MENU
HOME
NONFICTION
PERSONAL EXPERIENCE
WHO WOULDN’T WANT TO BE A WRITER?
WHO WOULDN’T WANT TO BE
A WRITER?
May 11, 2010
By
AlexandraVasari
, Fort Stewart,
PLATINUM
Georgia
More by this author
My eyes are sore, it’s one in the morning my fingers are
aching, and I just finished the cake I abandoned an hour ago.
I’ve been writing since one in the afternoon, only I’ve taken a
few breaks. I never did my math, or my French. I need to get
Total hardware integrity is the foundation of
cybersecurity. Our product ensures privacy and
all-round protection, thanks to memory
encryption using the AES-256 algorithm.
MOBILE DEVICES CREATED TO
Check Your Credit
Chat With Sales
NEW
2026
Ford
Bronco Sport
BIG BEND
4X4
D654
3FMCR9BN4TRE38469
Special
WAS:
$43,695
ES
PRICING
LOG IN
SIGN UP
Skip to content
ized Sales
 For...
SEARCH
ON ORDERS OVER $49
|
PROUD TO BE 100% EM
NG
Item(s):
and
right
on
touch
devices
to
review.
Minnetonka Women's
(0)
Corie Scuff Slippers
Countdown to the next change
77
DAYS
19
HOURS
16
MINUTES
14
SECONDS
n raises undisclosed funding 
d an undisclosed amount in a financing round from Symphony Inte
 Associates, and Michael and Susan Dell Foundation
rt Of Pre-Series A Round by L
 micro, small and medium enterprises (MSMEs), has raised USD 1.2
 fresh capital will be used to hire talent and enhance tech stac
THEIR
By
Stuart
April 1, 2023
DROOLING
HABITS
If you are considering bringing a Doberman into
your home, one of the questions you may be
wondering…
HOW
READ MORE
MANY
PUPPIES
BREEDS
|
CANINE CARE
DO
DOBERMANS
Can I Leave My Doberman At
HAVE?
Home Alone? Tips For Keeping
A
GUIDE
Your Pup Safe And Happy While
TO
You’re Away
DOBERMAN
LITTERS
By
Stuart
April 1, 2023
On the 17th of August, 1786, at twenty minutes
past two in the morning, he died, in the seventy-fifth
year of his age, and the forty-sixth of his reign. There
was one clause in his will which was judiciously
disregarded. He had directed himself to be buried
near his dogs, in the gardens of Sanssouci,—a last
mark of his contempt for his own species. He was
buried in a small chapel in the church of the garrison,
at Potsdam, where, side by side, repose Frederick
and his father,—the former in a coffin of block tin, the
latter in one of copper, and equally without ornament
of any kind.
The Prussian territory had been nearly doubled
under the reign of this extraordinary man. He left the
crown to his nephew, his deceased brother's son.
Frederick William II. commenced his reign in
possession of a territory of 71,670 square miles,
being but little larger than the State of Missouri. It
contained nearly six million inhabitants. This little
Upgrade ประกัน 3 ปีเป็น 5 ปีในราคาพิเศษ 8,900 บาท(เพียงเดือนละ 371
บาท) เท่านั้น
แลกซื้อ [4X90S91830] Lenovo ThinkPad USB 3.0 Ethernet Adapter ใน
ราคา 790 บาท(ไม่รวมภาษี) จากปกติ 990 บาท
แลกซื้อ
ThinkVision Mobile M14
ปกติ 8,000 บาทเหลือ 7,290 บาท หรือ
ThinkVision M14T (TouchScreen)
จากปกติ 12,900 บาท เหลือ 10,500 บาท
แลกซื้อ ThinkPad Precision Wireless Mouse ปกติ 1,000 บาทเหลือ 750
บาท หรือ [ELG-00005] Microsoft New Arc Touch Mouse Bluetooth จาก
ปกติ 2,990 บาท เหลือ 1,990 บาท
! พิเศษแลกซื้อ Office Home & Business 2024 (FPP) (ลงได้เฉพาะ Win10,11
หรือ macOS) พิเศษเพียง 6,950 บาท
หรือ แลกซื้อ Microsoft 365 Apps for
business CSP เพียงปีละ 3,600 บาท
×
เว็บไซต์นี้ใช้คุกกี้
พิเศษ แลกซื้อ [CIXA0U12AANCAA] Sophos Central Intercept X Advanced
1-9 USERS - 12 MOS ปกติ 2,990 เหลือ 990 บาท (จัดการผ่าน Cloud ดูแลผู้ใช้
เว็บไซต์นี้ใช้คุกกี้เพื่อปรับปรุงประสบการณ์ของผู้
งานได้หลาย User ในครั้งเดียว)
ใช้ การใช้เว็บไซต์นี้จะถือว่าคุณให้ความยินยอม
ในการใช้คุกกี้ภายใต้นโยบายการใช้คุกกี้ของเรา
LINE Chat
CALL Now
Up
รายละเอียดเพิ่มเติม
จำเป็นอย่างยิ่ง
· · ·
INSTRUCTIONS TO FOLLOW: Beginning with the line that contains "Upgrade ประกัน 3", set down every line through the end of the data without change.

YOUR SOLUTION:
Upgrade ประกัน 3 ปีเป็น 5 ปีในราคาพิเศษ 8,900 บาท(เพียงเดือนละ 371
บาท) เท่านั้น
แลกซื้อ [4X90S91830] Lenovo ThinkPad USB 3.0 Ethernet Adapter ใน
ราคา 790 บาท(ไม่รวมภาษี) จากปกติ 990 บาท
แลกซื้อ
ThinkVision Mobile M14
ปกติ 8,000 บาทเหลือ 7,290 บาท หรือ
ThinkVision M14T (TouchScreen)
จากปกติ 12,900 บาท เหลือ 10,500 บาท
แลกซื้อ ThinkPad Precision Wireless Mouse ปกติ 1,000 บาทเหลือ 750
บาท หรือ [ELG-00005] Microsoft New Arc Touch Mouse Bluetooth จาก
ปกติ 2,990 บาท เหลือ 1,990 บาท
! พิเศษแลกซื้อ Office Home & Business 2024 (FPP) (ลงได้เฉพาะ Win10,11
หรือ macOS) พิเศษเพียง 6,950 บาท
หรือ แลกซื้อ Microsoft 365 Apps for
business CSP เพียงปีละ 3,600 บาท
×
เว็บไซต์นี้ใช้คุกกี้
พิเศษ แลกซื้อ [CIXA0U12AANCAA] Sophos Central Intercept X Advanced
1-9 USERS - 12 MOS ปกติ 2,990 เหลือ 990 บาท (จัดการผ่าน Cloud ดูแลผู้ใช้
เว็บไซต์นี้ใช้คุกกี้เพื่อปรับปรุงประสบการณ์ของผู้
งานได้หลาย User ในครั้งเดียว)
ใช้ การใช้เว็บไซต์นี้จะถือว่าคุณให้ความยินยอม
ในการใช้คุกกี้ภายใต้นโยบายการใช้คุกกี้ของเรา
LINE Chat
CALL Now
Up
รายละเอียดเพิ่มเติม
จำเป็นอย่างยิ่ง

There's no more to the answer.